◆ **WRITTEN TASK**
The expected output is every line of the data exactly as shown, minus the images.

Source texts of formatted documents
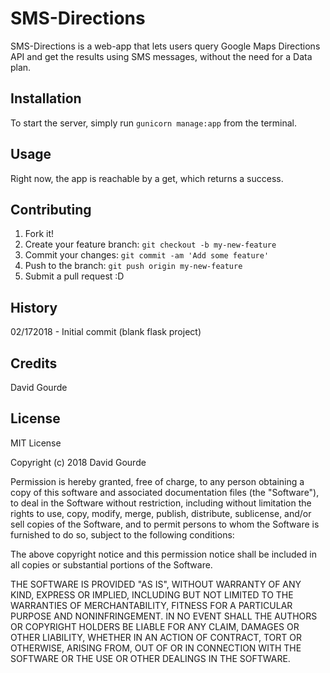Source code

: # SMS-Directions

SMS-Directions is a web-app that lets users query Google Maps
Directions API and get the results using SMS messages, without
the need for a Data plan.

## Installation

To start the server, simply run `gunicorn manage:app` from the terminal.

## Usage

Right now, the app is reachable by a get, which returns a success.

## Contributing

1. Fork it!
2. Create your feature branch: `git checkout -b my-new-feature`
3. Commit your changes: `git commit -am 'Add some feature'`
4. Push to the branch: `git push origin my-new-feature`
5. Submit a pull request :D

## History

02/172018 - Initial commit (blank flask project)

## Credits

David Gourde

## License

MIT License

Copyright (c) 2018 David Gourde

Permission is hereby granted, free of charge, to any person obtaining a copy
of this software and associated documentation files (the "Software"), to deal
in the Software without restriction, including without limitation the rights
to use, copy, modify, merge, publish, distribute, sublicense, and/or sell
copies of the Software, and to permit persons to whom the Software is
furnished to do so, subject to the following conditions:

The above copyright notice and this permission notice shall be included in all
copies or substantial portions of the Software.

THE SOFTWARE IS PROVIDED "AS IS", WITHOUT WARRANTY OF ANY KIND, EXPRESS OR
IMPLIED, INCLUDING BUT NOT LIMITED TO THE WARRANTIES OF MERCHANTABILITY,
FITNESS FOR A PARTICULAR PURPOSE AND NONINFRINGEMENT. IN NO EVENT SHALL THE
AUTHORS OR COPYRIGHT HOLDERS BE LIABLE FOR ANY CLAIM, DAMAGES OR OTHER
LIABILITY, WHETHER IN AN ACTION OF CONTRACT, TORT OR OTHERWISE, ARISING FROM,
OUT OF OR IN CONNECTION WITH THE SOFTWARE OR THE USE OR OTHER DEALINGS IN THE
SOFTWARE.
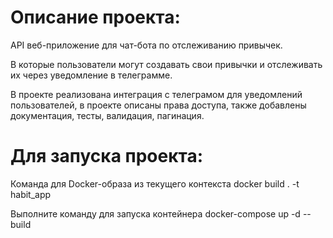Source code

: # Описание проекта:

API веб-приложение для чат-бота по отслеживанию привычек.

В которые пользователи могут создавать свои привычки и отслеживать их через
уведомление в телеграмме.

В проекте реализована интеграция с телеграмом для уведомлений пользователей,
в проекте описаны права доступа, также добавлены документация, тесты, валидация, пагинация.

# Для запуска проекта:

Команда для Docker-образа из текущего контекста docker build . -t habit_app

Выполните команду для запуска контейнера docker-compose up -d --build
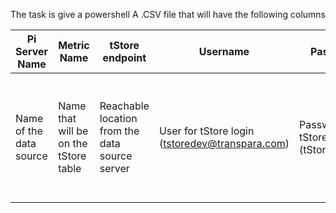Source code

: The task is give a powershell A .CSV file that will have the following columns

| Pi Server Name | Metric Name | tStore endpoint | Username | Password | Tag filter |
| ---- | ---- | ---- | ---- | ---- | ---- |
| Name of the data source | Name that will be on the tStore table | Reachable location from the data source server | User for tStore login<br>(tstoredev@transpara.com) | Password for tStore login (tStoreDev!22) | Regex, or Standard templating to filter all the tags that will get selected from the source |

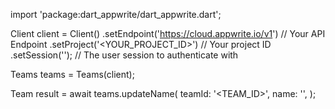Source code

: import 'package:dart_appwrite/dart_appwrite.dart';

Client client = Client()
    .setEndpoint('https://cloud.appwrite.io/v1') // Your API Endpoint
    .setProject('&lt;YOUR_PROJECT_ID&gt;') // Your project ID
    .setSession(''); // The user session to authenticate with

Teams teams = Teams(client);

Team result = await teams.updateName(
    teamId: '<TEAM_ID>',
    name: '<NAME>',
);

◆ **ANSWER SECTION**
Source code

: # SMS-Directions

SMS-Directions is a web-app that lets users query Google Maps
Directions API and get the results using SMS messages, without
the need for a Data plan.

## Installation

To start the server, simply run `gunicorn manage:app` from the terminal.

## Usage

Right now, the app is reachable by a get, which returns a success.

## Contributing

1. Fork it!
2. Create your feature branch: `git checkout -b my-new-feature`
3. Commit your changes: `git commit -am 'Add some feature'`
4. Push to the branch: `git push origin my-new-feature`
5. Submit a pull request :D

## History

02/172018 - Initial commit (blank flask project)

## Credits

David Gourde

## License

MIT License

Copyright (c) 2018 David Gourde

Permission is hereby granted, free of charge, to any person obtaining a copy
of this software and associated documentation files (the "Software"), to deal
in the Software without restriction, including without limitation the rights
to use, copy, modify, merge, publish, distribute, sublicense, and/or sell
copies of the Software, and to permit persons to whom the Software is
furnished to do so, subject to the following conditions:

The above copyright notice and this permission notice shall be included in all
copies or substantial portions of the Software.

THE SOFTWARE IS PROVIDED "AS IS", WITHOUT WARRANTY OF ANY KIND, EXPRESS OR
IMPLIED, INCLUDING BUT NOT LIMITED TO THE WARRANTIES OF MERCHANTABILITY,
FITNESS FOR A PARTICULAR PURPOSE AND NONINFRINGEMENT. IN NO EVENT SHALL THE
AUTHORS OR COPYRIGHT HOLDERS BE LIABLE FOR ANY CLAIM, DAMAGES OR OTHER
LIABILITY, WHETHER IN AN ACTION OF CONTRACT, TORT OR OTHERWISE, ARISING FROM,
OUT OF OR IN CONNECTION WITH THE SOFTWARE OR THE USE OR OTHER DEALINGS IN THE
SOFTWARE.
Source code

: # Описание проекта:

API веб-приложение для чат-бота по отслеживанию привычек.

В которые пользователи могут создавать свои привычки и отслеживать их через
уведомление в телеграмме.

В проекте реализована интеграция с телеграмом для уведомлений пользователей,
в проекте описаны права доступа, также добавлены документация, тесты, валидация, пагинация.

# Для запуска проекта:

Команда для Docker-образа из текущего контекста docker build . -t habit_app

Выполните команду для запуска контейнера docker-compose up -d --build
Source code

: The task is give a powershell A .CSV file that will have the following columns

| Pi Server Name | Metric Name | tStore endpoint | Username | Password | Tag filter |
| ---- | ---- | ---- | ---- | ---- | ---- |
| Name of the data source | Name that will be on the tStore table | Reachable location from the data source server | User for tStore login<br>(tstoredev@transpara.com) | Password for tStore login (tStoreDev!22) | Regex, or Standard templating to filter all the tags that will get selected from the source |

Source code

: import 'package:dart_appwrite/dart_appwrite.dart';

Client client = Client()
    .setEndpoint('https://cloud.appwrite.io/v1') // Your API Endpoint
    .setProject('&lt;YOUR_PROJECT_ID&gt;') // Your project ID
    .setSession(''); // The user session to authenticate with

Teams teams = Teams(client);

Team result = await teams.updateName(
    teamId: '<TEAM_ID>',
    name: '<NAME>',
);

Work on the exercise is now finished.